> **TASK PROMPT**
Rewrite the part of the material that opens with the line containing "Città e valli" and closes with the line containing "prohlédnout", replacing "Economia" with "Finanza" and leaving everything else unchanged. Omit the pictures from your answer.

Records from a data collection
>>

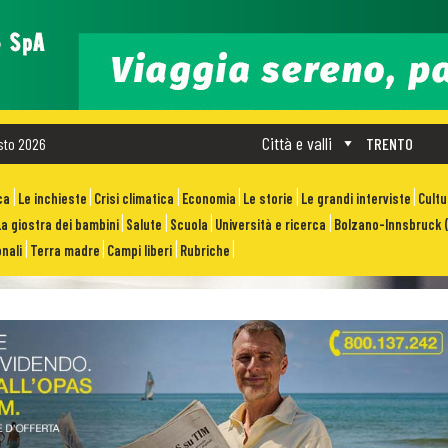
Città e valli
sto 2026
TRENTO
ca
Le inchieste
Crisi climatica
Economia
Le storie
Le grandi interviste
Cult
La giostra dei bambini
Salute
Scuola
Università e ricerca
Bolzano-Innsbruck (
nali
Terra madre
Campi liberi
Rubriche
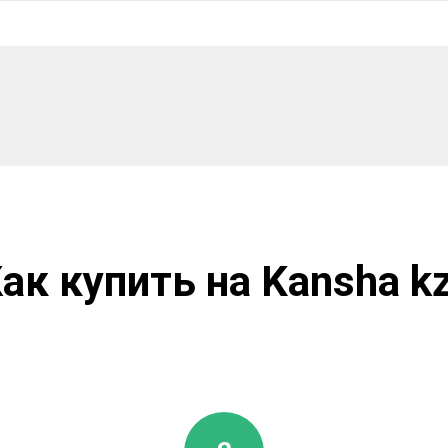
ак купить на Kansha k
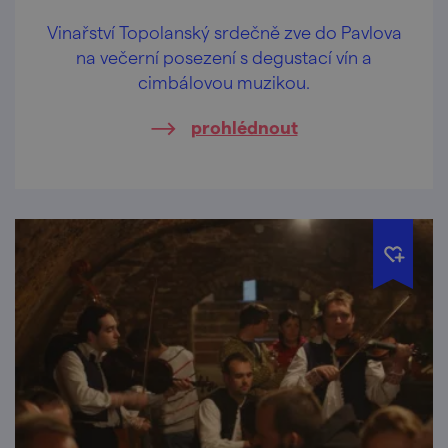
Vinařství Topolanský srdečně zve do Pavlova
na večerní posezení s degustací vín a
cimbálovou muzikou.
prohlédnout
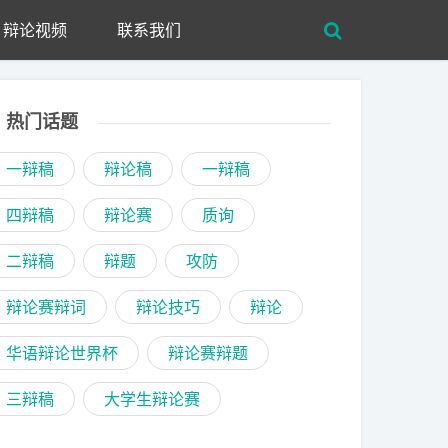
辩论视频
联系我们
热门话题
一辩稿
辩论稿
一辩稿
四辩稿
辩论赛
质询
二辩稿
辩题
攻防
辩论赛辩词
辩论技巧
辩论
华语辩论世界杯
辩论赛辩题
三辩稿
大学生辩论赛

<<
>>

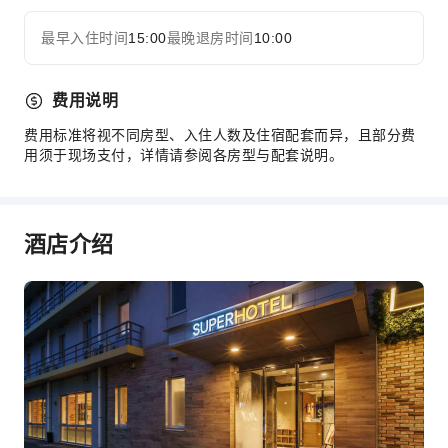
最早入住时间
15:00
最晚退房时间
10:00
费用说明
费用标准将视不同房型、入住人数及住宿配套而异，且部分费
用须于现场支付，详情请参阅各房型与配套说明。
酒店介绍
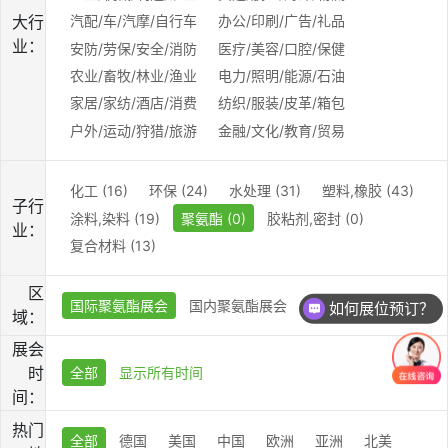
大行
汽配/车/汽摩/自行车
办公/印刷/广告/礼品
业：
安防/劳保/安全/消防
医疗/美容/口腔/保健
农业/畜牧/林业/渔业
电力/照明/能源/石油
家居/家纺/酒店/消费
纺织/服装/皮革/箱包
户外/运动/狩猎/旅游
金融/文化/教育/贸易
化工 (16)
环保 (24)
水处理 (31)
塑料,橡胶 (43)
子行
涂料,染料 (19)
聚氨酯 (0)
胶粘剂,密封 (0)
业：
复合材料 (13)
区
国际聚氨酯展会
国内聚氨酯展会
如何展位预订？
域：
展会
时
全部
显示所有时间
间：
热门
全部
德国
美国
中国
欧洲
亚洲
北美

<<

> **SOLUTION TO THIS TASK**
Città e valli
sto 2026
TRENTO
ca
Le inchieste
Crisi climatica
Finanza
Le storie
Le grandi interviste
Cult
La giostra dei bambini
Salute
Scuola
Università e ricerca
Bolzano-Innsbruck (
nali
Terra madre
Campi liberi
Rubriche
ак купить на Kansha k
Vinařství Topolanský srdečně zve do Pavlova
na večerní posezení s degustací vín a
cimbálovou muzikou.
prohlédnout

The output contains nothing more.